Argon scheint zu spüren, dass er mich mit seiner Frage verunsichert hat. Zögernd schiebt er hinterher: „Es tut mir leid. Ich wollte dich nicht ausfragen. Ich dachte nur, du willst vielleicht darüber reden.“
„Ist schon gut“, besänftige ich ihn. Ich will nicht, dass ihn wegen meiner zurückhaltenden Einstellung ein schlechtes Gewissen plagt. Er hat es nur gut gemeint.
Ich hole tief Luft. „Während die beiden in Morung waren, scheint etwas zwischen ihnen entstanden zu sein. Ich habe das Gefühl, sie wollen es vor mir verbergen und halten deshalb Abstand zu mir.“ Den Teil mit Mark lasse ich bewusst außen vor. Ich kenne Argon einfach noch nicht gut genug, um meinen schlimmsten inneren Schmerz mit ihm zu teilen. Es würde sich nicht richtig anfühlen.

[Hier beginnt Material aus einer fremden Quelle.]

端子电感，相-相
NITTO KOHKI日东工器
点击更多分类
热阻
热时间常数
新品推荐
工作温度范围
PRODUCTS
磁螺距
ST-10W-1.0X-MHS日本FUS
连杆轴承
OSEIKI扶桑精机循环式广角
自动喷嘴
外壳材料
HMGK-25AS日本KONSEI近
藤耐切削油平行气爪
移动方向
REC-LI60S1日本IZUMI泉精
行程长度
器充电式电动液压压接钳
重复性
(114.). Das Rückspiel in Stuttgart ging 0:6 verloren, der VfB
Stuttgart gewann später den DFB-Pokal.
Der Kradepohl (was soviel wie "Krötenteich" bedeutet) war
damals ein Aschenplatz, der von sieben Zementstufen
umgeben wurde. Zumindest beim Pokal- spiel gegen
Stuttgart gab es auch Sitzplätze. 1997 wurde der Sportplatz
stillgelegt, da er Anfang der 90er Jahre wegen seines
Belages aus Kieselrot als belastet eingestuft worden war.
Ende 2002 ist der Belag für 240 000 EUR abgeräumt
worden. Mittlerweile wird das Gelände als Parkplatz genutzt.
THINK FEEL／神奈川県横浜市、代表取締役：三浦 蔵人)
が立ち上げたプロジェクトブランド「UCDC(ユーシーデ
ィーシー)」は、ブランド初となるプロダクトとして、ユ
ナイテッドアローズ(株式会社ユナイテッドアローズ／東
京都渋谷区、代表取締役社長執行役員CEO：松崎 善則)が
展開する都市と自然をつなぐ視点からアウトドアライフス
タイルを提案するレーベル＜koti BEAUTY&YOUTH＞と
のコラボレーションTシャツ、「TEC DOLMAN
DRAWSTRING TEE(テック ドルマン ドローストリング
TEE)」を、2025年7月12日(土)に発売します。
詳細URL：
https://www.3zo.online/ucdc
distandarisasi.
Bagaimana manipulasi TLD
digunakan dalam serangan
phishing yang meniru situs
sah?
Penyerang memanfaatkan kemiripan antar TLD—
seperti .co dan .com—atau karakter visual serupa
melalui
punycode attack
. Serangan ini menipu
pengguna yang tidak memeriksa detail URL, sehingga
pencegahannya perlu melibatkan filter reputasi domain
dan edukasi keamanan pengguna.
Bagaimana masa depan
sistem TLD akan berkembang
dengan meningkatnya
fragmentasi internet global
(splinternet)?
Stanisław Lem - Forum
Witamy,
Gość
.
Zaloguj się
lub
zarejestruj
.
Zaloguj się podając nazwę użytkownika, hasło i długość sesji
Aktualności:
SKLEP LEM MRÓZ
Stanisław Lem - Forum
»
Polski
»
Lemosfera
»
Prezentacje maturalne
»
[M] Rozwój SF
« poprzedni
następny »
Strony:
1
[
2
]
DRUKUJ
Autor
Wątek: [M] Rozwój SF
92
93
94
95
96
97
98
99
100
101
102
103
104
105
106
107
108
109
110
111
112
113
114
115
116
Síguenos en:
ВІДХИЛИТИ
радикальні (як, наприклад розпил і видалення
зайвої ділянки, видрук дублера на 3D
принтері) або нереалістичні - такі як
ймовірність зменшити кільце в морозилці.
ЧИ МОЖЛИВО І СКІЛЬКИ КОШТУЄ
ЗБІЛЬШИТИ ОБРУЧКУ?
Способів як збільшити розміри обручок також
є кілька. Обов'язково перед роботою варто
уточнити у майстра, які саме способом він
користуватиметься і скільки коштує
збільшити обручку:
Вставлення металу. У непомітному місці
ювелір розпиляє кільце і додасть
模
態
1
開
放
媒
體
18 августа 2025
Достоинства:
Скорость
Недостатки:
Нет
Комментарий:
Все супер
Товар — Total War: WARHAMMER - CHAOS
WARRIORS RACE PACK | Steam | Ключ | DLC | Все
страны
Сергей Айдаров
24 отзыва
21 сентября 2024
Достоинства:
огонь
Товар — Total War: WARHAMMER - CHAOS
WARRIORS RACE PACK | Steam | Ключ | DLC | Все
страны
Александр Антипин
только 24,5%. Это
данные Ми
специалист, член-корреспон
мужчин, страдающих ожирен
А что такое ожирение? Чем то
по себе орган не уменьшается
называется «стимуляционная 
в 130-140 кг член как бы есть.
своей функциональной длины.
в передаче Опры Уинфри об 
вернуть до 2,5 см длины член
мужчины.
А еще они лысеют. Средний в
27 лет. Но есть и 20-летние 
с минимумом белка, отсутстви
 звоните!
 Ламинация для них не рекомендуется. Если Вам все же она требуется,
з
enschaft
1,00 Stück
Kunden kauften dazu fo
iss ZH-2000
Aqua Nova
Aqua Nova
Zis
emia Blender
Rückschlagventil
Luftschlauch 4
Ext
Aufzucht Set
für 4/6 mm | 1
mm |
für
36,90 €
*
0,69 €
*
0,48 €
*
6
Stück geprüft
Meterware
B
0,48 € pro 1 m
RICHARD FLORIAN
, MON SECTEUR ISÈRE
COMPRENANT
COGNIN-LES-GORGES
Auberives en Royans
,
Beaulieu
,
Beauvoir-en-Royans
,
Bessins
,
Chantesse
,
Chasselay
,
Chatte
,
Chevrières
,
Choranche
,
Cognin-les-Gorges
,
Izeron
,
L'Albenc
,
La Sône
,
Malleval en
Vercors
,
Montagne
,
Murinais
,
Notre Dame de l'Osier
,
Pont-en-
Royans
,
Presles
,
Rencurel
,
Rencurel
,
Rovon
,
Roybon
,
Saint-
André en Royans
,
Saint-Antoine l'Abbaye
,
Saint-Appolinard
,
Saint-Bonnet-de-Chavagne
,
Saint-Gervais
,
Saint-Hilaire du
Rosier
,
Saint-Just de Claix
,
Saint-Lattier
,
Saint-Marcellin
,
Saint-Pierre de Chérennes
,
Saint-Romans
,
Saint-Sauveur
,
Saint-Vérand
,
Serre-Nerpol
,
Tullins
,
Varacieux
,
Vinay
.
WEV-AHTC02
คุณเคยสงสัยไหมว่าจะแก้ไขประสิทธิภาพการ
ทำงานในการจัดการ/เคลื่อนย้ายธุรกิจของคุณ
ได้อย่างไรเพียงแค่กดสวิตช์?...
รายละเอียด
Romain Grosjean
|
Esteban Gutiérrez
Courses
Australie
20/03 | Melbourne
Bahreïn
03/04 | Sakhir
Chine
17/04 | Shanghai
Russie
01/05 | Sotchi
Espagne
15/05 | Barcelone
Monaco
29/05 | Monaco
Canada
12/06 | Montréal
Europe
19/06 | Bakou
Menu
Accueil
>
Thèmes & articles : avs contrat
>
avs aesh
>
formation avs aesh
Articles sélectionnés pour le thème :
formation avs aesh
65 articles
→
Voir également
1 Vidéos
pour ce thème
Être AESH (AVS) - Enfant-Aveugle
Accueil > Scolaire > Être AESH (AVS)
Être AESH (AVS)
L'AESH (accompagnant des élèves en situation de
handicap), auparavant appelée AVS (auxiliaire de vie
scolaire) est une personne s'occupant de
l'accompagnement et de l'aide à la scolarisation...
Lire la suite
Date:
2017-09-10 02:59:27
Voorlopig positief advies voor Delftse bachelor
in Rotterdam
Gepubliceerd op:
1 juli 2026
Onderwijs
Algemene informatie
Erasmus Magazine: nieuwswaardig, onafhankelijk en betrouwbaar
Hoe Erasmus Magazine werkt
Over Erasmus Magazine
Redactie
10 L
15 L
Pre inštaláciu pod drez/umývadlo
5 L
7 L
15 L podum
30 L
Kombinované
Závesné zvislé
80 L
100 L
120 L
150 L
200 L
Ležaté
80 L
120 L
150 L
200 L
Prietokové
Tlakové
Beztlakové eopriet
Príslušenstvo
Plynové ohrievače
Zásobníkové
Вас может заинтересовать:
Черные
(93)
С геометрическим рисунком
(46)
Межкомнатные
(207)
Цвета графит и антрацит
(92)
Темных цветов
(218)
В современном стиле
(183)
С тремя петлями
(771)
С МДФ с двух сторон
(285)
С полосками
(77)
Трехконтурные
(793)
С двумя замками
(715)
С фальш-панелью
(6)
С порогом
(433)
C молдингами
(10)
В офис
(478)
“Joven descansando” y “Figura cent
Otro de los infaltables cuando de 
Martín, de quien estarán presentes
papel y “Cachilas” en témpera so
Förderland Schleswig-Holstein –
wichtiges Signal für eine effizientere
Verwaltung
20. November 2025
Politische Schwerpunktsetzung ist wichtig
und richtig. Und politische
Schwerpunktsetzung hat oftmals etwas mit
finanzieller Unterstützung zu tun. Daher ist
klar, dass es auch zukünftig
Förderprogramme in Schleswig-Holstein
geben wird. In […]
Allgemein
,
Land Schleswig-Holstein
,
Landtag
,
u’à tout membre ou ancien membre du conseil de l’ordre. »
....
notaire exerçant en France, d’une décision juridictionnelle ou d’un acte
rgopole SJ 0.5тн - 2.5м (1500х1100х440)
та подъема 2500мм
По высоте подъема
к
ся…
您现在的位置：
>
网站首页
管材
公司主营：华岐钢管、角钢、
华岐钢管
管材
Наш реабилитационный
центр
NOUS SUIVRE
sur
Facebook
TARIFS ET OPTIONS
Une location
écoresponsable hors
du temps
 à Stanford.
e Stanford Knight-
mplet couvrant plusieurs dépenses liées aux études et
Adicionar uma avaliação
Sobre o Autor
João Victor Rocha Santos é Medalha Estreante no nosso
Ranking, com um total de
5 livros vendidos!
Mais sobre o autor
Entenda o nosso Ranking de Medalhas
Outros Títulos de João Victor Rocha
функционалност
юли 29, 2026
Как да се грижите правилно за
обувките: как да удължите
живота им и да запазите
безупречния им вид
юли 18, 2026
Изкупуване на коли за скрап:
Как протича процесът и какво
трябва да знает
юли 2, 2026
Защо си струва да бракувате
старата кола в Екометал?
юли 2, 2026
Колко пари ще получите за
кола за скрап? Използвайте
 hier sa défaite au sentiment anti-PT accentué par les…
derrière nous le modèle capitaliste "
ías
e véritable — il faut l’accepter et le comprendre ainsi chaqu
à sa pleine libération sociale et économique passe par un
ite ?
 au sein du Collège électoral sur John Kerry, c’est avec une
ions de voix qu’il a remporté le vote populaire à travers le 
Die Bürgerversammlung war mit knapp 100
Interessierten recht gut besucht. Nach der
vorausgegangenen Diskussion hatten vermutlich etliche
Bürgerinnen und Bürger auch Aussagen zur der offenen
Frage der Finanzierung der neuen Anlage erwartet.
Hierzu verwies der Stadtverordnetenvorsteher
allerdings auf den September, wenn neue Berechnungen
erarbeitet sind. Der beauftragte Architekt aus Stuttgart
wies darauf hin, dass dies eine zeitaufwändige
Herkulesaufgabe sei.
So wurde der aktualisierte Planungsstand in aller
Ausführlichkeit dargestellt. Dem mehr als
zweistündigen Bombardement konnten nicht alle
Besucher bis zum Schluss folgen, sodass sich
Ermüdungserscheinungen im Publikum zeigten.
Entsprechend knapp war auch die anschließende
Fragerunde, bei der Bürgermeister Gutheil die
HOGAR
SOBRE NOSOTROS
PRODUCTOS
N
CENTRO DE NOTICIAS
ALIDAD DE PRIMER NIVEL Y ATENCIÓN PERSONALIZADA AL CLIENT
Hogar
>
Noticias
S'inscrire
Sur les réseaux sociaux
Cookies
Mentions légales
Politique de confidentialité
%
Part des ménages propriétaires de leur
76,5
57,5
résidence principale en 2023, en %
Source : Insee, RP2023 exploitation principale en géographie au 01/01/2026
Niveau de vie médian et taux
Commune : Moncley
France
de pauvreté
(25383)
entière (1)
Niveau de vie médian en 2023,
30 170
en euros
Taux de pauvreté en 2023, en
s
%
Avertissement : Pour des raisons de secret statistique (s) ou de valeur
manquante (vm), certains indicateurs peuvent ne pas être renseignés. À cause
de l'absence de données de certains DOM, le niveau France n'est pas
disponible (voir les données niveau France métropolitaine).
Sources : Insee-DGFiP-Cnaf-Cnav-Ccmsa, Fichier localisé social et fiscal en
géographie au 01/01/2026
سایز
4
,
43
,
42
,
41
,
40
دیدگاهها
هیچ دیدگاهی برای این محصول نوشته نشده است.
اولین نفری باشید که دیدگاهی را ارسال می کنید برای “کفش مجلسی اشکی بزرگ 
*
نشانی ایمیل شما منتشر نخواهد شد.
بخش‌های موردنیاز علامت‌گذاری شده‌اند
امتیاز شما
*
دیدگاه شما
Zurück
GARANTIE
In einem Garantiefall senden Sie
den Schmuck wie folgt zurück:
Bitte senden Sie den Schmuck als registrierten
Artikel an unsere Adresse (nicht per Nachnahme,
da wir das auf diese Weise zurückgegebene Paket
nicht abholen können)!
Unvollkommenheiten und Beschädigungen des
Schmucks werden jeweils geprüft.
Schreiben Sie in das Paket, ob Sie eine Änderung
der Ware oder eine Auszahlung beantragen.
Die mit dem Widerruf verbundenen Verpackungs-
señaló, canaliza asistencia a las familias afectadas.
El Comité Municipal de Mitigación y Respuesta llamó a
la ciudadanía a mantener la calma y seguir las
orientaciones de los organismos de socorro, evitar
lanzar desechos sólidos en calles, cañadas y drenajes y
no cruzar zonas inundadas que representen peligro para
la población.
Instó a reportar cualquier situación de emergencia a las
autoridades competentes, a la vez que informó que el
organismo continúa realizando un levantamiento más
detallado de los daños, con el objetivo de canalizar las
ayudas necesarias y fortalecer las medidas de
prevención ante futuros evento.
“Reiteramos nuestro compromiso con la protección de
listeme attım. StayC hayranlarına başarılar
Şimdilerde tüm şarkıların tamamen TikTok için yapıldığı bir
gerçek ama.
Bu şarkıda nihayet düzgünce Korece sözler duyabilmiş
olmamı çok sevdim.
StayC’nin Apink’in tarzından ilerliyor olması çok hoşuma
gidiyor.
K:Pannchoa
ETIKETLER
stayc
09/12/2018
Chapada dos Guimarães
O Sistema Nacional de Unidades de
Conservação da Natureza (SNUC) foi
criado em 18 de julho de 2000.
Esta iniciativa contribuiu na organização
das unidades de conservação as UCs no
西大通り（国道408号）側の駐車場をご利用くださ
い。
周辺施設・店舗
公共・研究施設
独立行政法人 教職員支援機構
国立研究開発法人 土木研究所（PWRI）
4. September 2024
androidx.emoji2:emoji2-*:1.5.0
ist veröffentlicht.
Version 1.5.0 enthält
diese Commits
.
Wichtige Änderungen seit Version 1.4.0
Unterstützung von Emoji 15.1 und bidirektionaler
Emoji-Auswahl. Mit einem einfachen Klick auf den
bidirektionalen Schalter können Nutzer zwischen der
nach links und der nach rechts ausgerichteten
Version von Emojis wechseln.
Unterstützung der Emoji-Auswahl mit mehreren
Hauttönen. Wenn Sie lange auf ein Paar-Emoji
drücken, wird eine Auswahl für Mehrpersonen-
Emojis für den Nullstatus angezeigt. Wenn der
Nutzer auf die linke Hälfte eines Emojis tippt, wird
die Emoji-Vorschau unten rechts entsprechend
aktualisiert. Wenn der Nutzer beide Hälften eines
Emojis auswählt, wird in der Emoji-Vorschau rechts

„Ich verstehe. Das muss merkwürdig für dich sein. Aber du solltest spätestens bei unserer Ankunft in Nepos mit ihnen sprechen. Du brauchst deine Freunde nun dringender denn je. Und sie brauchen dich“, führt Argon aus.
„Ja, du hast recht“, seufze ich. „Ich werde mit ihnen sprechen, versprochen.“
„Du musst es mir nicht versprechen. Du musst für dich selbst entscheiden, was sich für dich richtig anfühlt.“ Mit diesem Satz beendet Argon unser Gespräch.
Schweigend laufen wir nebeneinander her. Doch es ist keineswegs unangenehm. Es fühlt sich eher so an, als würden wir beide die gesprochenen Worte des anderen im Stillen verarbeiten. Das dichte Schneetreiben und der undurchlässige Nebelschleier gewähren meinen Augen nur ein eingeschränktes Sichtfeld. Die Umrisse der beiden Personen, die vor uns herlaufen, kann ich mit meinen bloßen Augen noch erahnen. Doch alles was dahinter liegt, verläuft sich bereits im Nebelfeld.
Es fühlt sich an, als würden wir auf der Stelle laufen. Ich hoffe, dass Tyran und Elysa in dieser tristen Einöde nicht die Orientierung verlieren.